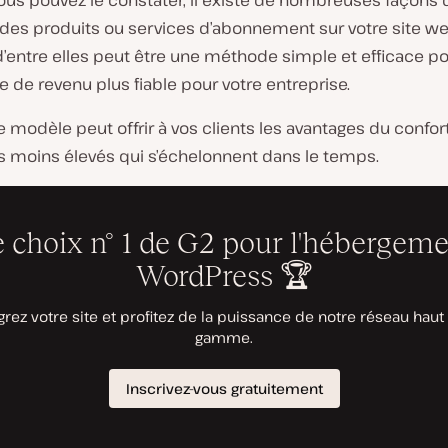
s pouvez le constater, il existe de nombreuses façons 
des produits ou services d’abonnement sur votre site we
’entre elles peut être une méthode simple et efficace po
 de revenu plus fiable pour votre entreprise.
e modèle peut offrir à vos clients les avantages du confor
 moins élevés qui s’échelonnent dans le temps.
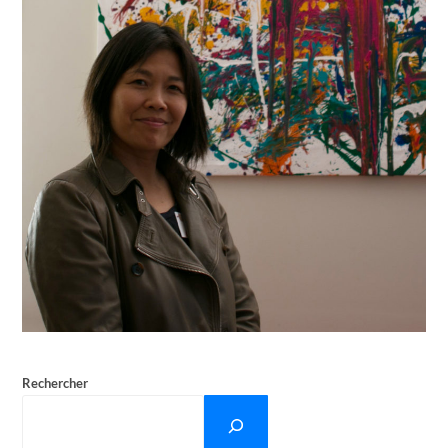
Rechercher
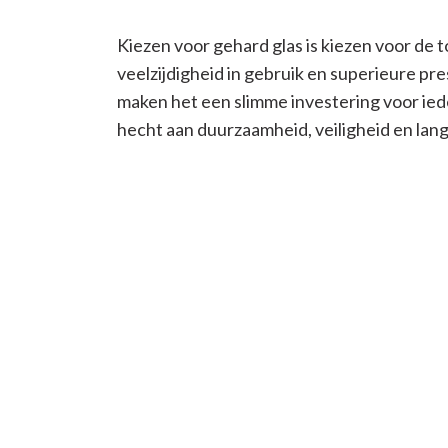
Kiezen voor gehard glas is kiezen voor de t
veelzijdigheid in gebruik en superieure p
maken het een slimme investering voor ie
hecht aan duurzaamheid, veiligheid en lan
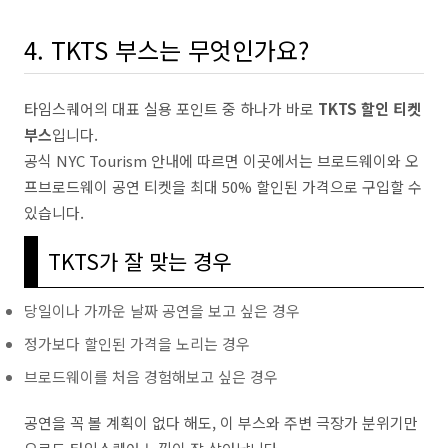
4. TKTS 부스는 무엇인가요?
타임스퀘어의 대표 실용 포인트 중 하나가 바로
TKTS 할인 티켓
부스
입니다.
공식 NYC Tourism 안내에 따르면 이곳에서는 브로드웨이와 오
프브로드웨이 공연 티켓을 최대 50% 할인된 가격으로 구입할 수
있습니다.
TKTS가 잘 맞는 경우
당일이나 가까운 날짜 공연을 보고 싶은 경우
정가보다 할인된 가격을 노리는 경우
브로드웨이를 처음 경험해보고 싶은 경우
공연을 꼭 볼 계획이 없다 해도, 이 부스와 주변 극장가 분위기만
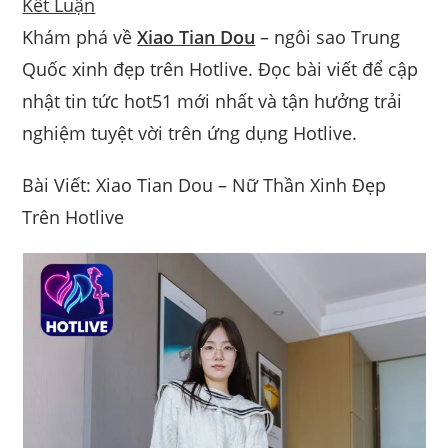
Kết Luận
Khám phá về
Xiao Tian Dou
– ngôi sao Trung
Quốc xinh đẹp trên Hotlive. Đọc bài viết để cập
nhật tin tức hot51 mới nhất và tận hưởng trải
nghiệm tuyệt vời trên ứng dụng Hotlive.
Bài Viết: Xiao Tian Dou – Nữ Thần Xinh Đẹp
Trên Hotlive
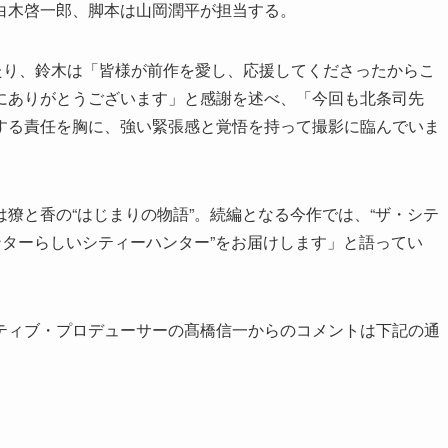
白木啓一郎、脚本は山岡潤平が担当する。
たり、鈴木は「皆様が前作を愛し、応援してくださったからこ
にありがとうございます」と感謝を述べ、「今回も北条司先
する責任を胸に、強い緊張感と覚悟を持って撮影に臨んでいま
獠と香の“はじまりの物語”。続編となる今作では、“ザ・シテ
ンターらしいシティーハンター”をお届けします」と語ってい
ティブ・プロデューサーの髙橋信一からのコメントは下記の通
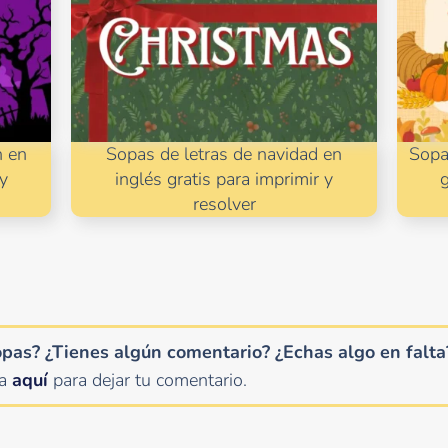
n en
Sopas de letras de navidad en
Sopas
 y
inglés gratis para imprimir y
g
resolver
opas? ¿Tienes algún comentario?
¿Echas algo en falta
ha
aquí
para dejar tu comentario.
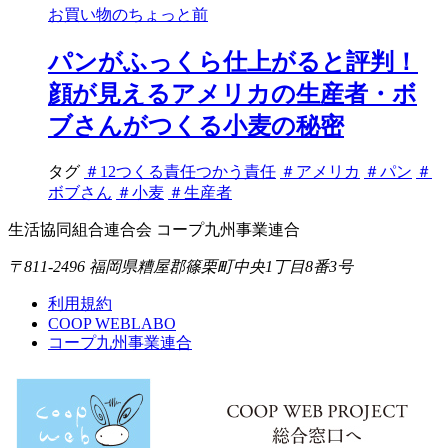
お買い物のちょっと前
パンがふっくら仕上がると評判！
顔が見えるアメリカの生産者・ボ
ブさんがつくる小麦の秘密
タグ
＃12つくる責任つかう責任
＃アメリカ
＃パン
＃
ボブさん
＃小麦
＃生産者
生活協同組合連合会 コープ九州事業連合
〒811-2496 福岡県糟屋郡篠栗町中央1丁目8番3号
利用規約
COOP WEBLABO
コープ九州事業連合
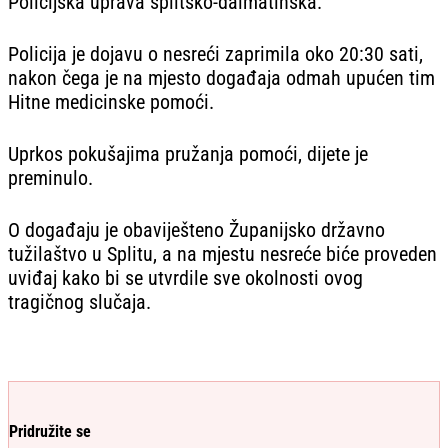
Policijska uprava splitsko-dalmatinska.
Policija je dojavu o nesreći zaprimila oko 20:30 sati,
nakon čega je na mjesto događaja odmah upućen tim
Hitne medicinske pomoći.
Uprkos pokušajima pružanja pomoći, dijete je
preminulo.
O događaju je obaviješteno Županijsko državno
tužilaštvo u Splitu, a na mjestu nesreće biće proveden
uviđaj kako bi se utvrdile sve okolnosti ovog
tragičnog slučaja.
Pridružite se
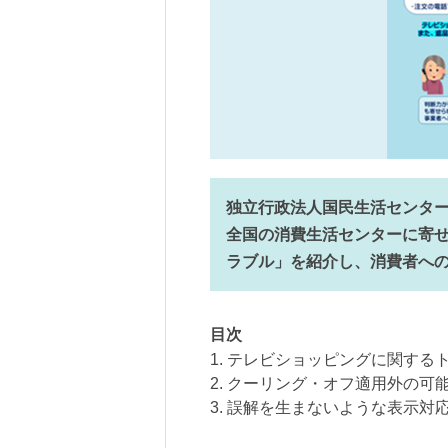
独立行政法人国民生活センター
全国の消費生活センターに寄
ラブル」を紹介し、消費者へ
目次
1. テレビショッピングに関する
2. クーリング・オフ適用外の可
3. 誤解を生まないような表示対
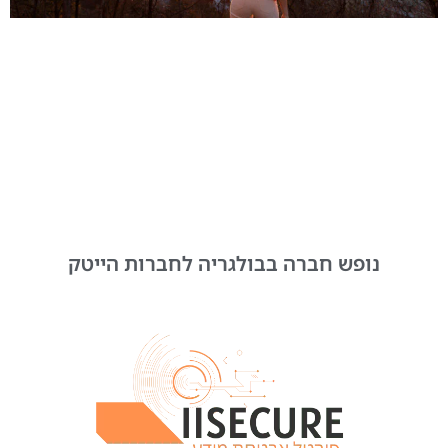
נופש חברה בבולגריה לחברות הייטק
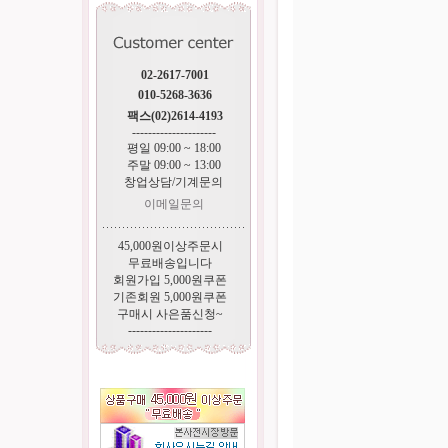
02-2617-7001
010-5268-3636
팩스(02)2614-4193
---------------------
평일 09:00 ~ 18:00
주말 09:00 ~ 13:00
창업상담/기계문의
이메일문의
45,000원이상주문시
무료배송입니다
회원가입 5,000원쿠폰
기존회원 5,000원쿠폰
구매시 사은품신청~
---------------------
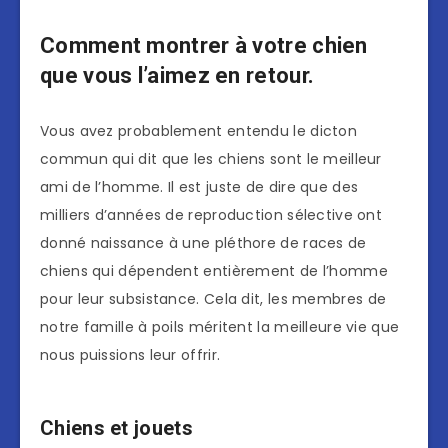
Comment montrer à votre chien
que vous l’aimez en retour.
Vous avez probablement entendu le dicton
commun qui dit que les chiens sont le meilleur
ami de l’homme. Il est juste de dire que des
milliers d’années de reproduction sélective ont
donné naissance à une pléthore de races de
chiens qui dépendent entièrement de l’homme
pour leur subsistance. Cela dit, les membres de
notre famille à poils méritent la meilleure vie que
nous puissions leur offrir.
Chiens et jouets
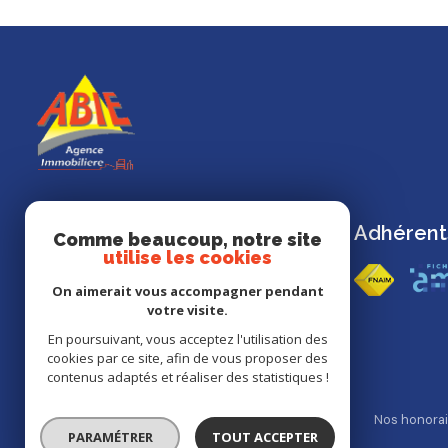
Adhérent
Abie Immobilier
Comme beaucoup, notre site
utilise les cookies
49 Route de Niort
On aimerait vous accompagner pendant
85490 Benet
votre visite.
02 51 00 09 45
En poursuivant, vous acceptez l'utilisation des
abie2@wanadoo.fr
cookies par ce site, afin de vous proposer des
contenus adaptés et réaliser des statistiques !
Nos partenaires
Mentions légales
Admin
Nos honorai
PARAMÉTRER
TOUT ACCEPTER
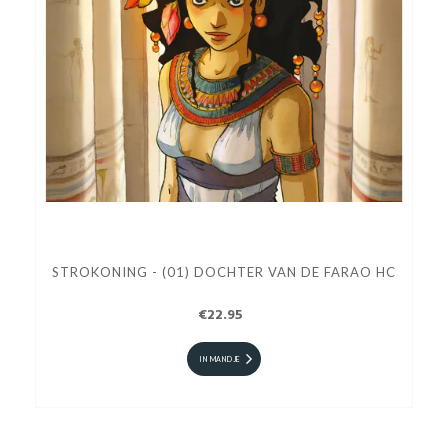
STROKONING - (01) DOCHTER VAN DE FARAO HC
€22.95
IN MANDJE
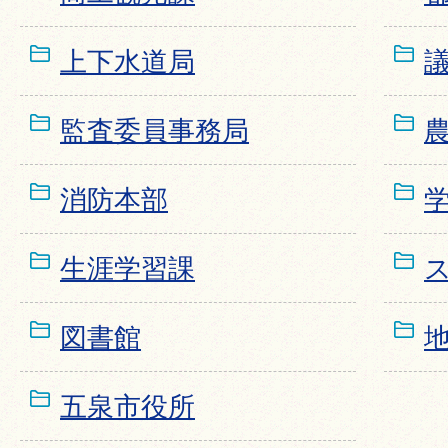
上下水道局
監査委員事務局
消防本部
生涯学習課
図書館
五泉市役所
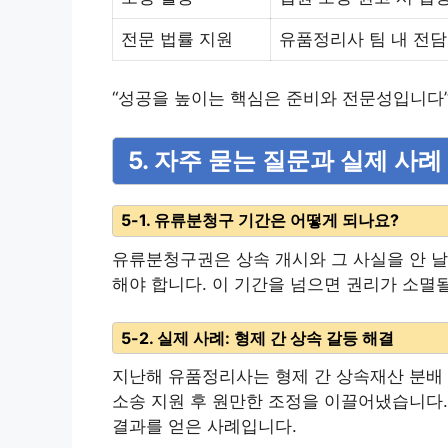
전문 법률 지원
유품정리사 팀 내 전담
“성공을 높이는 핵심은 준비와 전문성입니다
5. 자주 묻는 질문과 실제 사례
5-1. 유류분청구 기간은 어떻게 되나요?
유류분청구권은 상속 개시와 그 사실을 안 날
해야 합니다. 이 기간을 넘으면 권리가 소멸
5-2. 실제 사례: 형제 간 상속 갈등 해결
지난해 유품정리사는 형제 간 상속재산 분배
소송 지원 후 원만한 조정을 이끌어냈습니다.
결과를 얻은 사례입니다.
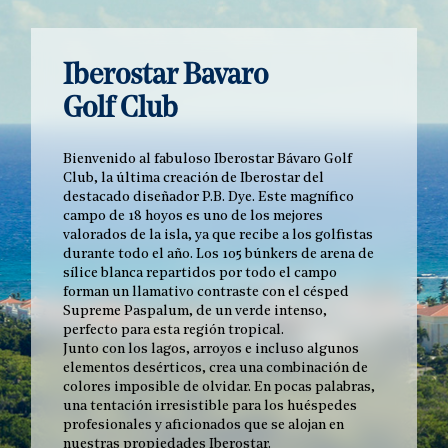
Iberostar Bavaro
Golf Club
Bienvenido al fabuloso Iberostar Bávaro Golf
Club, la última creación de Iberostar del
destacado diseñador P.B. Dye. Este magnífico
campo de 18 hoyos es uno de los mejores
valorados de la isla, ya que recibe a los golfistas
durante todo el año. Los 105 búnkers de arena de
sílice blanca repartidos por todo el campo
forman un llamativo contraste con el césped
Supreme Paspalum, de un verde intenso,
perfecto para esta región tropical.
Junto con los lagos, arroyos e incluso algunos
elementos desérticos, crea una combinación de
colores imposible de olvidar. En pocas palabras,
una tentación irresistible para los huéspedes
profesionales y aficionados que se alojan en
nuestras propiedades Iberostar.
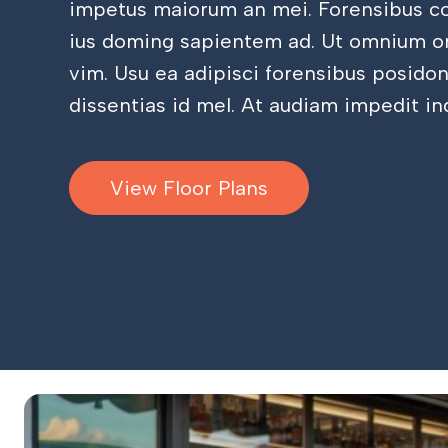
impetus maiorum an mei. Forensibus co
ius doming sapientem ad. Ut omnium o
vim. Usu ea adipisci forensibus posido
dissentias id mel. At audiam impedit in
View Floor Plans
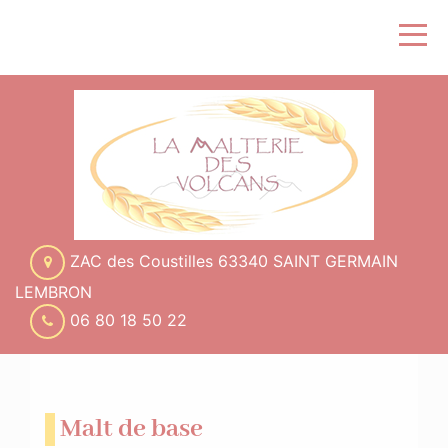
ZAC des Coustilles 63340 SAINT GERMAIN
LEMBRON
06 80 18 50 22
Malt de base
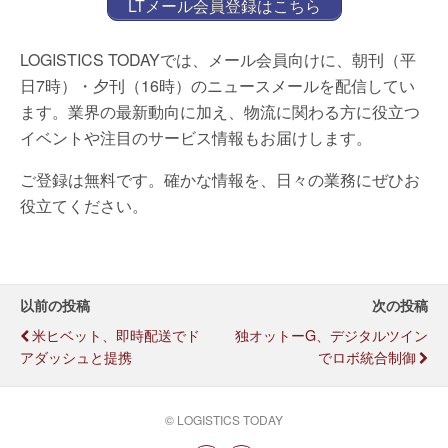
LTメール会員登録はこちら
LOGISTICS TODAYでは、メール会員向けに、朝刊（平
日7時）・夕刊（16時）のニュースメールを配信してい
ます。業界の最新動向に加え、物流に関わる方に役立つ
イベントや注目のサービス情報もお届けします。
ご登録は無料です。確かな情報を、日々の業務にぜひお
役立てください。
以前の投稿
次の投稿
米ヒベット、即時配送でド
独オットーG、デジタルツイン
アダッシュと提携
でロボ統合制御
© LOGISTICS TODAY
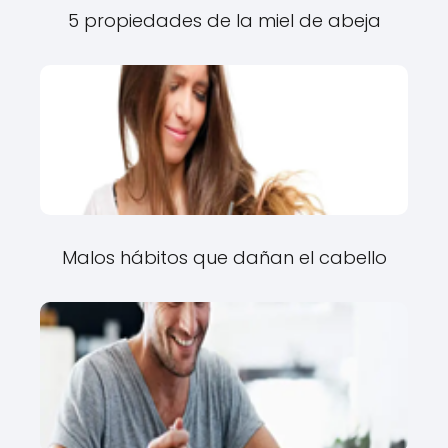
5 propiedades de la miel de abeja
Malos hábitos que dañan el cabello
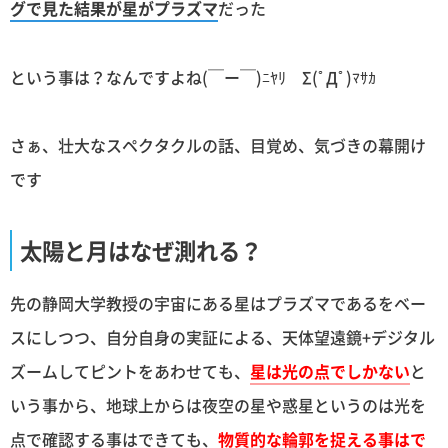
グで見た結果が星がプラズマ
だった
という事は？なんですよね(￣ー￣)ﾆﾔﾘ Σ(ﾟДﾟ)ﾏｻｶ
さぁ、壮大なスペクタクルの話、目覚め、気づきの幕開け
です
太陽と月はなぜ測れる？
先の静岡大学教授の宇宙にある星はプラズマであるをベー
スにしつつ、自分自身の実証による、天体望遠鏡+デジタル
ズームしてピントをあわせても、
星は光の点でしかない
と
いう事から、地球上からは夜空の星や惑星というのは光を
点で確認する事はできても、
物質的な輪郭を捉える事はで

▸ **YOUR TASK**:
Reproduce the material word for word. Skip every picture it holds.

▸ **RESULT OF THIS TASK**:
s pouvez le constater, il existe de nombreuses façons 
des produits ou services d’abonnement sur votre site we
’entre elles peut être une méthode simple et efficace po
 de revenu plus fiable pour votre entreprise.
e modèle peut offrir à vos clients les avantages du confor
 moins élevés qui s’échelonnent dans le temps.
Rechercher
Kiezen voor gehard glas is kiezen voor de t
veelzijdigheid in gebruik en superieure p
maken het een slimme investering voor ie
hecht aan duurzaamheid, veiligheid en lan
4. TKTS 부스는 무엇인가요?
타임스퀘어의 대표 실용 포인트 중 하나가 바로
TKTS 할인 티켓
부스
입니다.
공식 NYC Tourism 안내에 따르면 이곳에서는 브로드웨이와 오
프브로드웨이 공연 티켓을 최대 50% 할인된 가격으로 구입할 수
있습니다.
TKTS가 잘 맞는 경우
당일이나 가까운 날짜 공연을 보고 싶은 경우
정가보다 할인된 가격을 노리는 경우
브로드웨이를 처음 경험해보고 싶은 경우
공연을 꼭 볼 계획이 없다 해도, 이 부스와 주변 극장가 분위기만
Kết Luận
Khám phá về
Xiao Tian Dou
– ngôi sao Trung
Quốc xinh đẹp trên Hotlive. Đọc bài viết để cập
nhật tin tức hot51 mới nhất và tận hưởng trải
nghiệm tuyệt vời trên ứng dụng Hotlive.
Bài Viết: Xiao Tian Dou – Nữ Thần Xinh Đẹp
Trên Hotlive
白木啓一郎、脚本は山岡潤平が担当する。
たり、鈴木は「皆様が前作を愛し、応援してくださったからこ
にありがとうございます」と感謝を述べ、「今回も北条司先
する責任を胸に、強い緊張感と覚悟を持って撮影に臨んでいま
獠と香の“はじまりの物語”。続編となる今作では、“ザ・シテ
ンターらしいシティーハンター”をお届けします」と語ってい
ティブ・プロデューサーの髙橋信一からのコメントは下記の通
n en
Sopas de letras de navidad en
Sopas
 y
inglés gratis para imprimir y
g
resolver
opas? ¿Tienes algún comentario?
¿Echas algo en falta
ha
aquí
para dejar tu comentario.
お買い物のちょっと前
パンがふっくら仕上がると評判！
顔が見えるアメリカの生産者・ボ
ブさんがつくる小麦の秘密
タグ
＃12つくる責任つかう責任
＃アメリカ
＃パン
＃
ボブさん
＃小麦
＃生産者
生活協同組合連合会 コープ九州事業連合
〒811-2496 福岡県糟屋郡篠栗町中央1丁目8番3号
利用規約
COOP WEBLABO
コープ九州事業連合
Policijska uprava splitsko-dalmatinska.
Policija je dojavu o nesreći zaprimila oko 20:30 sati,
nakon čega je na mjesto događaja odmah upućen tim
Hitne medicinske pomoći.
Uprkos pokušajima pružanja pomoći, dijete je
preminulo.
O događaju je obaviješteno Županijsko državno
tužilaštvo u Splitu, a na mjestu nesreće biće proveden
uviđaj kako bi se utvrdile sve okolnosti ovog
tragičnog slučaja.
Pridružite se
独立行政法人国民生活センター
全国の消費生活センターに寄
ラブル」を紹介し、消費者へ
目次
1. テレビショッピングに関する
2. クーリング・オフ適用外の可
3. 誤解を生まないような表示対
נופש חברה בבולגריה לחברות הייטק
02-2617-7001
010-5268-3636
팩스(02)2614-4193
---------------------
평일 09:00 ~ 18:00
주말 09:00 ~ 13:00
창업상담/기계문의
이메일문의
45,000원이상주문시
무료배송입니다
회원가입 5,000원쿠폰
기존회원 5,000원쿠폰
구매시 사은품신청~
---------------------
Comment montrer à votre chien
que vous l’aimez en retour.
Vous avez probablement entendu le dicton
commun qui dit que les chiens sont le meilleur
ami de l’homme. Il est juste de dire que des
milliers d’années de reproduction sélective ont
donné naissance à une pléthore de races de
chiens qui dépendent entièrement de l’homme
pour leur subsistance. Cela dit, les membres de
notre famille à poils méritent la meilleure vie que
nous puissions leur offrir.
Chiens et jouets
Adhérent
Abie Immobilier
Comme beaucoup, notre site
utilise les cookies
49 Route de Niort
On aimerait vous accompagner pendant
85490 Benet
votre visite.
02 51 00 09 45
En poursuivant, vous acceptez l'utilisation des
abie2@wanadoo.fr
cookies par ce site, afin de vous proposer des
contenus adaptés et réaliser des statistiques !
Nos partenaires
Mentions légales
Admin
Nos honorai
PARAMÉTRER
TOUT ACCEPTER
STROKONING - (01) DOCHTER VAN DE FARAO HC
€22.95
IN MANDJE
上下水道局
監査委員事務局
消防本部
生涯学習課
図書館
五泉市役所
전문 법률 지원
유품정리사 팀 내 전담
“성공을 높이는 핵심은 준비와 전문성입니다
5. 자주 묻는 질문과 실제 사례
5-1. 유류분청구 기간은 어떻게 되나요?
유류분청구권은 상속 개시와 그 사실을 안 날
해야 합니다. 이 기간을 넘으면 권리가 소멸
5-2. 실제 사례: 형제 간 상속 갈등 해결
지난해 유품정리사는 형제 간 상속재산 분배
소송 지원 후 원만한 조정을 이끌어냈습니다.
결과를 얻은 사례입니다.
Iberostar Bavaro
Golf Club
Bienvenido al fabuloso Iberostar Bávaro Golf
Club, la última creación de Iberostar del
destacado diseñador P.B. Dye. Este magnífico
campo de 18 hoyos es uno de los mejores
valorados de la isla, ya que recibe a los golfistas
durante todo el año. Los 105 búnkers de arena de
sílice blanca repartidos por todo el campo
forman un llamativo contraste con el césped
Supreme Paspalum, de un verde intenso,
perfecto para esta región tropical.
Junto con los lagos, arroyos e incluso algunos
elementos desérticos, crea una combinación de
colores imposible de olvidar. En pocas palabras,
una tentación irresistible para los huéspedes
profesionales y aficionados que se alojan en
nuestras propiedades Iberostar.
impetus maiorum an mei. Forensibus co
ius doming sapientem ad. Ut omnium o
vim. Usu ea adipisci forensibus posido
dissentias id mel. At audiam impedit in
View Floor Plans
ZAC des Coustilles 63340 SAINT GERMAIN
LEMBRON
06 80 18 50 22
Malt de base
LTメール会員登録はこちら
LOGISTICS TODAYでは、メール会員向けに、朝刊（平
日7時）・夕刊（16時）のニュースメールを配信してい
ます。業界の最新動向に加え、物流に関わる方に役立つ
イベントや注目のサービス情報もお届けします。
ご登録は無料です。確かな情報を、日々の業務にぜひお
役立てください。
以前の投稿
次の投稿
米ヒベット、即時配送でド
独オットーG、デジタルツイン
アダッシュと提携
でロボ統合制御
© LOGISTICS TODAY
5 propiedades de la miel de abeja
Malos hábitos que dañan el cabello
グで見た結果が星がプラズマ
だった
という事は？なんですよね(￣ー￣)ﾆﾔﾘ Σ(ﾟДﾟ)ﾏｻｶ
さぁ、壮大なスペクタクルの話、目覚め、気づきの幕開け
です
太陽と月はなぜ測れる？
先の静岡大学教授の宇宙にある星はプラズマであるをベー
スにしつつ、自分自身の実証による、天体望遠鏡+デジタル
ズームしてピントをあわせても、
星は光の点でしかない
と
いう事から、地球上からは夜空の星や惑星というのは光を
点で確認する事はできても、
物質的な輪郭を捉える事はで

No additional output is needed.